▶ Task to carry out
Please restate the data word for word, leaving out no line.

[Items listed in a dataset]

────────────────────────────────────────

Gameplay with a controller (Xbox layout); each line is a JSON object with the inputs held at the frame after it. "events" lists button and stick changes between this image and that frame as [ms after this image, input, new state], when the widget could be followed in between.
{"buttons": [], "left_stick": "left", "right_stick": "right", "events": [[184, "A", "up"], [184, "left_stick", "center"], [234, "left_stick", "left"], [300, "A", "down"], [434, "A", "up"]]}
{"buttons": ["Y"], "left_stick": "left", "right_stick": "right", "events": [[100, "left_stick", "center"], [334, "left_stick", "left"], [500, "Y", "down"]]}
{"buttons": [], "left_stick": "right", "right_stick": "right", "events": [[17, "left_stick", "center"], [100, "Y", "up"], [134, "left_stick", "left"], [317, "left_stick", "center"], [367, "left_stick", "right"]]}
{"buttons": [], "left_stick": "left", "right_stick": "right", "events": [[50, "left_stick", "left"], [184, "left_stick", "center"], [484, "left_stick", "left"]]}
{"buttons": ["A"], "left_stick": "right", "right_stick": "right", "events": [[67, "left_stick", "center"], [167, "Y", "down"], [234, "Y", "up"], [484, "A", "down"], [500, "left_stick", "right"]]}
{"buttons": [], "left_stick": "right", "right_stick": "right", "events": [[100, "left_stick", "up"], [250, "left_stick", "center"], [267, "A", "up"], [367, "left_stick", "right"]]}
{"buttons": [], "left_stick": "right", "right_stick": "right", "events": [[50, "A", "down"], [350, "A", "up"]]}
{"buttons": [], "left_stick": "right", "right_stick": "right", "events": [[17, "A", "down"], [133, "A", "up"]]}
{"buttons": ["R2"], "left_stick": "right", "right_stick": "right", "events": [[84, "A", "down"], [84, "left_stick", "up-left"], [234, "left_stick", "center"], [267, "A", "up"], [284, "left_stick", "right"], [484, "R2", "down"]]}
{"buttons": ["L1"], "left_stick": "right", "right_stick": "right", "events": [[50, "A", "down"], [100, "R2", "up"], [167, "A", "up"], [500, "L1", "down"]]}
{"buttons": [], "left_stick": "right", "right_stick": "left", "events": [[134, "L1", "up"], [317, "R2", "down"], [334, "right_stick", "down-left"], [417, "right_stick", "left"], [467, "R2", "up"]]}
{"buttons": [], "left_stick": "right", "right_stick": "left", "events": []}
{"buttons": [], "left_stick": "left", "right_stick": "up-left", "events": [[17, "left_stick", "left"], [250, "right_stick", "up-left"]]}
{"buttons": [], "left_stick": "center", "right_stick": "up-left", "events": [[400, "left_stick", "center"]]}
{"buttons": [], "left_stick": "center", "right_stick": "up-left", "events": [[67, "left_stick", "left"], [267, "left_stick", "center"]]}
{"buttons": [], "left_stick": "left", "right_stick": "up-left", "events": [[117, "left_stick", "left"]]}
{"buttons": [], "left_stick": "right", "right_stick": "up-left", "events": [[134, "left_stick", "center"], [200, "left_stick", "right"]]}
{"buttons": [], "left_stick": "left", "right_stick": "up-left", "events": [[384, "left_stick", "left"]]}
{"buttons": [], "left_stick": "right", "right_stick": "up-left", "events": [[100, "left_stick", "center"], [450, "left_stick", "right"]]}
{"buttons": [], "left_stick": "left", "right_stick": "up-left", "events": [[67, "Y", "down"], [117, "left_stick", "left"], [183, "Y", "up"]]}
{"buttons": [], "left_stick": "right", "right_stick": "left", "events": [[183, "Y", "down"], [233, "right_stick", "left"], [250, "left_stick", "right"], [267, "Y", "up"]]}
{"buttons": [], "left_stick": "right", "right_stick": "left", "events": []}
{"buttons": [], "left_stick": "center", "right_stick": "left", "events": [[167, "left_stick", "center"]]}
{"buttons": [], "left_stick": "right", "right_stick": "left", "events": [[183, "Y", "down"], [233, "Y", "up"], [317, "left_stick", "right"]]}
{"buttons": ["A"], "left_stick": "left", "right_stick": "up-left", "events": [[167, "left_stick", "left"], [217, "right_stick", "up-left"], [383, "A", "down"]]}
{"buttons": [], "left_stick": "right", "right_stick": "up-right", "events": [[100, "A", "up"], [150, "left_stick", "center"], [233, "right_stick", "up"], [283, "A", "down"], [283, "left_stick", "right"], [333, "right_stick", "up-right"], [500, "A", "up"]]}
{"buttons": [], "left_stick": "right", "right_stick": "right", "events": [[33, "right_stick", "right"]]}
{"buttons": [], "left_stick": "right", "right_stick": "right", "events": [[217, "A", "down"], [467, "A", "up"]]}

────────────────────────────────────────

▶ Your solution
Gameplay with a controller (Xbox layout); each line is a JSON object with the inputs held at the frame after it. "events" lists button and stick changes between this image and that frame as [ms after this image, input, new state], when the widget could be followed in between.
{"buttons": [], "left_stick": "left", "right_stick": "right", "events": [[184, "A", "up"], [184, "left_stick", "center"], [234, "left_stick", "left"], [300, "A", "down"], [434, "A", "up"]]}
{"buttons": ["Y"], "left_stick": "left", "right_stick": "right", "events": [[100, "left_stick", "center"], [334, "left_stick", "left"], [500, "Y", "down"]]}
{"buttons": [], "left_stick": "right", "right_stick": "right", "events": [[17, "left_stick", "center"], [100, "Y", "up"], [134, "left_stick", "left"], [317, "left_stick", "center"], [367, "left_stick", "right"]]}
{"buttons": [], "left_stick": "left", "right_stick": "right", "events": [[50, "left_stick", "left"], [184, "left_stick", "center"], [484, "left_stick", "left"]]}
{"buttons": ["A"], "left_stick": "right", "right_stick": "right", "events": [[67, "left_stick", "center"], [167, "Y", "down"], [234, "Y", "up"], [484, "A", "down"], [500, "left_stick", "right"]]}
{"buttons": [], "left_stick": "right", "right_stick": "right", "events": [[100, "left_stick", "up"], [250, "left_stick", "center"], [267, "A", "up"], [367, "left_stick", "right"]]}
{"buttons": [], "left_stick": "right", "right_stick": "right", "events": [[50, "A", "down"], [350, "A", "up"]]}
{"buttons": [], "left_stick": "right", "right_stick": "right", "events": [[17, "A", "down"], [133, "A", "up"]]}
{"buttons": ["R2"], "left_stick": "right", "right_stick": "right", "events": [[84, "A", "down"], [84, "left_stick", "up-left"], [234, "left_stick", "center"], [267, "A", "up"], [284, "left_stick", "right"], [484, "R2", "down"]]}
{"buttons": ["L1"], "left_stick": "right", "right_stick": "right", "events": [[50, "A", "down"], [100, "R2", "up"], [167, "A", "up"], [500, "L1", "down"]]}
{"buttons": [], "left_stick": "right", "right_stick": "left", "events": [[134, "L1", "up"], [317, "R2", "down"], [334, "right_stick", "down-left"], [417, "right_stick", "left"], [467, "R2", "up"]]}
{"buttons": [], "left_stick": "right", "right_stick": "left", "events": []}
{"buttons": [], "left_stick": "left", "right_stick": "up-left", "events": [[17, "left_stick", "left"], [250, "right_stick", "up-left"]]}
{"buttons": [], "left_stick": "center", "right_stick": "up-left", "events": [[400, "left_stick", "center"]]}
{"buttons": [], "left_stick": "center", "right_stick": "up-left", "events": [[67, "left_stick", "left"], [267, "left_stick", "center"]]}
{"buttons": [], "left_stick": "left", "right_stick": "up-left", "events": [[117, "left_stick", "left"]]}
{"buttons": [], "left_stick": "right", "right_stick": "up-left", "events": [[134, "left_stick", "center"], [200, "left_stick", "right"]]}
{"buttons": [], "left_stick": "left", "right_stick": "up-left", "events": [[384, "left_stick", "left"]]}
{"buttons": [], "left_stick": "right", "right_stick": "up-left", "events": [[100, "left_stick", "center"], [450, "left_stick", "right"]]}
{"buttons": [], "left_stick": "left", "right_stick": "up-left", "events": [[67, "Y", "down"], [117, "left_stick", "left"], [183, "Y", "up"]]}
{"buttons": [], "left_stick": "right", "right_stick": "left", "events": [[183, "Y", "down"], [233, "right_stick", "left"], [250, "left_stick", "right"], [267, "Y", "up"]]}
{"buttons": [], "left_stick": "right", "right_stick": "left", "events": []}
{"buttons": [], "left_stick": "center", "right_stick": "left", "events": [[167, "left_stick", "center"]]}
{"buttons": [], "left_stick": "right", "right_stick": "left", "events": [[183, "Y", "down"], [233, "Y", "up"], [317, "left_stick", "right"]]}
{"buttons": ["A"], "left_stick": "left", "right_stick": "up-left", "events": [[167, "left_stick", "left"], [217, "right_stick", "up-left"], [383, "A", "down"]]}
{"buttons": [], "left_stick": "right", "right_stick": "up-right", "events": [[100, "A", "up"], [150, "left_stick", "center"], [233, "right_stick", "up"], [283, "A", "down"], [283, "left_stick", "right"], [333, "right_stick", "up-right"], [500, "A", "up"]]}
{"buttons": [], "left_stick": "right", "right_stick": "right", "events": [[33, "right_stick", "right"]]}
{"buttons": [], "left_stick": "right", "right_stick": "right", "events": [[217, "A", "down"], [467, "A", "up"]]}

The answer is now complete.